To serve the model, use the following command:

.. code-block:: shell

    eirserve --model-path [MODEL_PATH]

Replace `[MODEL_PATH]` with the actual path to your trained model.
This command initiates a web service that listens for incoming requests.

Here is an example of the command:

.. literalinclude:: ../tutorial_files/a_using_eir/04_pretrained_sequence_tutorial/commands/COMBINED_SEQUENCE_DEPLOY.txt
    :language: console

Sending Requests
""""""""""""""""

With the server running, we can now send requests. For this model, we send different features extracted from the same input text.

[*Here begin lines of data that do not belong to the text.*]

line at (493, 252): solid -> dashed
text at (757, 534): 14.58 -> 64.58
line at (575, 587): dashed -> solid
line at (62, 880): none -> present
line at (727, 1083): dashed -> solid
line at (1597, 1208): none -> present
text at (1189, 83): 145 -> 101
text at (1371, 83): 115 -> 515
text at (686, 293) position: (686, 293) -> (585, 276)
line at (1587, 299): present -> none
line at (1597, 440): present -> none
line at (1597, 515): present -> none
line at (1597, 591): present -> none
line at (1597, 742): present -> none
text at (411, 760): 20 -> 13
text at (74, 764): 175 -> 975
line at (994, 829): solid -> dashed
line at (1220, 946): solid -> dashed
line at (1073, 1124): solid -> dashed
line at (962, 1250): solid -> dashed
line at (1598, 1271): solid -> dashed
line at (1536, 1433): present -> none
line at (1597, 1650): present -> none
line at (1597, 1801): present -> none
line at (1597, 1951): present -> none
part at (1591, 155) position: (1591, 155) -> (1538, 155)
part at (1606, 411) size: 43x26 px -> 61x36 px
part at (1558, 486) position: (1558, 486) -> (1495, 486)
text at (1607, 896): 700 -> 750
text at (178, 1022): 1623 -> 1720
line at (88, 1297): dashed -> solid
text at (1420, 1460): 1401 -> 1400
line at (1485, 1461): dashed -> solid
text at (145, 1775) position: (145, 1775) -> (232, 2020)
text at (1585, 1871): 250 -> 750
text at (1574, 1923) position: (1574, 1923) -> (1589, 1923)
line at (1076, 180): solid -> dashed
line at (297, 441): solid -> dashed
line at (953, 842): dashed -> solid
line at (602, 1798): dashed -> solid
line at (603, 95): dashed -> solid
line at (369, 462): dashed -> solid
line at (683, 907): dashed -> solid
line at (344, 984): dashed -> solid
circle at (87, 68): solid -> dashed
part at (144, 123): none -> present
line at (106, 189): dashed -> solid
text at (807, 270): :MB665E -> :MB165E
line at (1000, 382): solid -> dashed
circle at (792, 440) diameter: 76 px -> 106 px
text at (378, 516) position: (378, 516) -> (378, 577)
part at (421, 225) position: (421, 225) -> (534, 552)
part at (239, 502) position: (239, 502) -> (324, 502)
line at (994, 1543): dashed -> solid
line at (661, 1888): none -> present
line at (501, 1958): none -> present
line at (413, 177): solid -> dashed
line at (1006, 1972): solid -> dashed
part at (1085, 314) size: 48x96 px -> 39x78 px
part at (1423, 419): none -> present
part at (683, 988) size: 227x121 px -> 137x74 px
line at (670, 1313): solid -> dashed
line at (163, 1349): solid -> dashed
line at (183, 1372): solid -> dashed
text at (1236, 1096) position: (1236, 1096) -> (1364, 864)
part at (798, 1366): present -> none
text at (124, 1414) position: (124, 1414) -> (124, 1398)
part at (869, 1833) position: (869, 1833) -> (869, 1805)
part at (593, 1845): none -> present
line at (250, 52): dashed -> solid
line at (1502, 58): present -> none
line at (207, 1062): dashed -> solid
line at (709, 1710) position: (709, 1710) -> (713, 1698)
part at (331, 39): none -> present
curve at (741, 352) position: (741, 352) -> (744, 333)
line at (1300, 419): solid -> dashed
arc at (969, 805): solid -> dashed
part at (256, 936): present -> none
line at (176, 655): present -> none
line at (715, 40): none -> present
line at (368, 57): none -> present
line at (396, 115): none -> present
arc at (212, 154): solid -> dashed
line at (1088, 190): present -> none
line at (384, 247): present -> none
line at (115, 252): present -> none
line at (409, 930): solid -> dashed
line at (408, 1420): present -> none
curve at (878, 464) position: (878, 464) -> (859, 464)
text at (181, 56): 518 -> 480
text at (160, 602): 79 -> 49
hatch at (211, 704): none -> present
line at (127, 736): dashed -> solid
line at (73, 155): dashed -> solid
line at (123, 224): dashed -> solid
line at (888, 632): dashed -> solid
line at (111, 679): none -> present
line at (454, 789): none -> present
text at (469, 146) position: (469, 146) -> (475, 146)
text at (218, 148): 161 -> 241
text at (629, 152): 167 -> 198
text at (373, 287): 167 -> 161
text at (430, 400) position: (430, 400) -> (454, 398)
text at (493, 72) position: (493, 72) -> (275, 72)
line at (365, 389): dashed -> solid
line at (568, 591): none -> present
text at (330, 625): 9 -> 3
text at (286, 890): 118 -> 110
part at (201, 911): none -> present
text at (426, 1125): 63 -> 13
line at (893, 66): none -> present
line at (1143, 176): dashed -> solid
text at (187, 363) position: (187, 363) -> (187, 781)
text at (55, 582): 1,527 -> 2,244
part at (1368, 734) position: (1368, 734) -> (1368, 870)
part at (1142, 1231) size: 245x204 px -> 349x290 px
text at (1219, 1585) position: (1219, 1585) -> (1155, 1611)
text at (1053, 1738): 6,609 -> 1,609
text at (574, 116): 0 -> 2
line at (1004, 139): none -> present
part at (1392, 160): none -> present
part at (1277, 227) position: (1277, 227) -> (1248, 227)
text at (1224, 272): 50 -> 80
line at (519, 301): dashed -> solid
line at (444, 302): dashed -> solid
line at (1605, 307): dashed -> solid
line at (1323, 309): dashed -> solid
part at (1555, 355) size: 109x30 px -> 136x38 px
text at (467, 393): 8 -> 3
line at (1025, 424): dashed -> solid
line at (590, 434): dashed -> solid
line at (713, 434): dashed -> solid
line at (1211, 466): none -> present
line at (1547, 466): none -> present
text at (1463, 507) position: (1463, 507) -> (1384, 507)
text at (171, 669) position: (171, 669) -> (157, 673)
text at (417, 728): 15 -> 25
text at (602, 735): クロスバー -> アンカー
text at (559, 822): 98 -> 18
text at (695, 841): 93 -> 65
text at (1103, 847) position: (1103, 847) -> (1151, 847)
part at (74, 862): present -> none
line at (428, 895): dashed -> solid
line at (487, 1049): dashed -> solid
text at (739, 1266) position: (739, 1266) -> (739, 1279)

Here's an example Python function demonstrating this process:

.. code-block:: python

    import requests

    def send_request(url: str, payload: dict):
        response = requests.post(url, json=payload)
        return response.json()

    payload = {
        "imdb_reviews_windowed": "This movie was great! I loved it!",
        "imdb_reviews_longformer": "This movie was great! I loved it!",
        "imdb_reviews_tiny_bert": "This movie was great! I loved it!"
    }

    response = send_request('http://localhost:8000/predict', payload)
    print(response)

Additionally, you can send requests using `bash`:

.. code-block:: bash

    curl -X 'POST' \\
      'http://localhost:8000/predict' \\
      -H 'accept: application/json' \\
      -H 'Content-Type: application/json' \\
      -d '{
          "imdb_reviews_windowed": "This movie was great! I loved it!",
          "imdb_reviews_longformer": "This movie was great! I loved it!",
          "imdb_reviews_tiny_bert": "This movie was great! I loved it!"
      }'

Analyzing Responses
"""""""""""""""""""

After sending requests to the served model, the responses can be analyzed.
These responses provide insights into the model's predictions based on the input data.

.. literalinclude:: ../tutorial_files/a_using_eir/04_pretrained_sequence_tutorial/serve_results/predictions.json
    :language: json
    :caption: predictions.json

If you made it this far, I want to thank you for reading!